─── SOURCE DATA
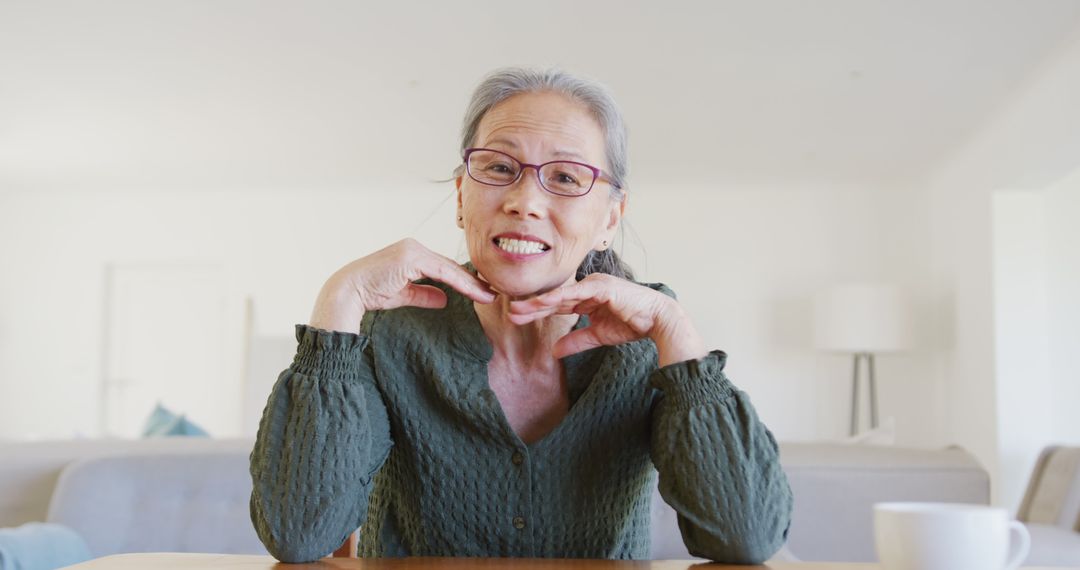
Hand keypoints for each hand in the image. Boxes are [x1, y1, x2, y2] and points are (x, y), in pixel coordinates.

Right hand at [309, 238, 495, 333]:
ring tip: (490, 295)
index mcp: (412, 253)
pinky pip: (442, 272)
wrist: (348, 292)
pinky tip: (475, 292)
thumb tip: (444, 299)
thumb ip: (424, 294)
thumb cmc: (370, 293)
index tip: (482, 292)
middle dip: (473, 280)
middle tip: (494, 292)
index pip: (444, 267)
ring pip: (450, 268)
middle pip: (451, 266)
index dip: (464, 280)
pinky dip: (460, 283)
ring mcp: (413, 250)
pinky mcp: (411, 257)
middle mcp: (414, 247)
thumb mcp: (403, 295)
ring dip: (472, 283)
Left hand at [507, 274, 706, 366]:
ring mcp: (593, 285)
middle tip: (509, 312)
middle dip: (531, 306)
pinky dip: (558, 297)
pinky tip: (542, 302)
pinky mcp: (601, 286)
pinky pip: (575, 293)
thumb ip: (576, 341)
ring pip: (560, 294)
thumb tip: (554, 352)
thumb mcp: (598, 336)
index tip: (516, 317)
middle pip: (554, 298)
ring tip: (518, 309)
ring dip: (539, 302)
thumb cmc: (632, 324)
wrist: (657, 320)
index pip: (556, 305)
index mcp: (586, 298)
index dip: (536, 311)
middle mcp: (587, 288)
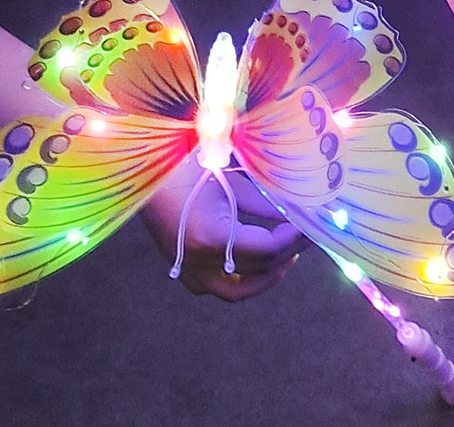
──────
What the reply must contain is an exact transcription of the data above and none of its pictures.

Hand keypoints for each hand in the image. Boxes are [x1, y1, x2, y2] and points are (x, y), in pixel coordinates.

Right hand at [309, 238, 495, 333]:
ring tip: (490, 295)
index mcp: (412, 253)
pinky pip: (442, 272)
wrist: (348, 292)
pinky tip: (475, 292)
thumb tip: (444, 299)
thumb ip: (424, 294)
thumb cmc: (370, 293)
index tip: (482, 292)
middle dip: (473, 280)
middle tip: (494, 292)
index pip: (444, 267)
ring pip: (450, 268)
middle pip: (451, 266)
index dip: (464, 280)
pinky dip: (460, 283)
ring mcp: (413, 250)
pinky mcp: (411, 257)
middle mcp: (414, 247)
thumb mcp: (403, 295)
ring dip: (472, 283)
Left hand at [507, 274, 706, 366]:
ring mcp: (593, 285)
middle tip: (509, 312)
middle dip: (531, 306)
pinky dip: (558, 297)
pinky tip: (542, 302)
pinky mcp: (601, 286)
pinky pip: (575, 293)
thumb ip: (576, 341)
ring pip: (560, 294)
thumb tip: (554, 352)
thumb mcp: (598, 336)
index tip: (516, 317)
middle pip: (554, 298)
ring tip: (518, 309)
ring dip: (539, 302)
thumb cmc: (632, 324)
wrist: (657, 320)
index pip: (556, 305)
index mcp: (586, 298)
index dip: (536, 311)
middle mcp: (587, 288)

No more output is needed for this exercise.